「やればできる」自信と家族のいい思い出
昨年の春には、東京都八王子市にある標高599mの高尾山に行き、頂上まで登る予定ではなかったのですが、妻が達成感を味わいたい、と思ったため、すでに疲れが出始めていたにもかかわらず、頂上まで登りました。帰りの電車のなかで、妻はぐったりしていましたが、このときの達成感は「やればできる」という自信につながり、家族のいい思い出にもなりました。今春も挑戦するつもりです。
健康によくないけど、たまにしていることを挙げていくと、いくらでも出てきます。このようなことを書くと、身体のためにならない無駄遣い、と思う人もいるでしょうが、ちょっとしたときめきがなければ、闘病はつらくて続けられるものではありません。おおげさにいえば、生きる楽しみを奪ってしまいます。これでは免疫力や自然治癒力が下がり、かえって病状が悪化するように思えるのです。

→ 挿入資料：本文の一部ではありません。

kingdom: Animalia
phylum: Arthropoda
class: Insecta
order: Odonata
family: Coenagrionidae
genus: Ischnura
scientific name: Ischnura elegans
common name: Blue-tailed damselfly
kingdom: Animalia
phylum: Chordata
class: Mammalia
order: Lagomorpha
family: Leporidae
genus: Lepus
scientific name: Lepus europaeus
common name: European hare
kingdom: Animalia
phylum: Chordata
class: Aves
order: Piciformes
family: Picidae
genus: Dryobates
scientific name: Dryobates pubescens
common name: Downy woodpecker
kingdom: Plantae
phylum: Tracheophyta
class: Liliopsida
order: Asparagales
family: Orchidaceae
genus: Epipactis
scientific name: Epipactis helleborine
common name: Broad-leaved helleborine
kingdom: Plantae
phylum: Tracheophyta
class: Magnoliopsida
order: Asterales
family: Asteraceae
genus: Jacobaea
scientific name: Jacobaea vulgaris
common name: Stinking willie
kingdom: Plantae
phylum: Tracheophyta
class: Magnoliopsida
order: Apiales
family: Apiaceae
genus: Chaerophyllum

ここまで私が思うのは、健康管理に細心の注意を払っていたにもかかわらずがんが転移してうつ病になり、入院して数カ月で亡くなられる人が、めずらしくないからです。人にもよるでしょうが、免疫力や自然治癒力が高まれば、いくらか転移の可能性が低くなるかもしれません。たとえ転移したとしても、ときには健康によくないことをしてときめいていれば、病状が悪化したり、うつ病になったりする可能性を下げられるかもしれません。そして、何よりも生きていて楽しいと思え、ひいては長生きにもつながると思うのです。
私の妻の場合、主治医から「治るとは思わないでください」といわれているため、ゴールのないマラソンを走るような日々です。この過酷なレースをいつまでも続けるためには、常にいい具合に肩の力を抜いて日常生活を送り、治療を続けることが、何よりも重要だと思っているのです。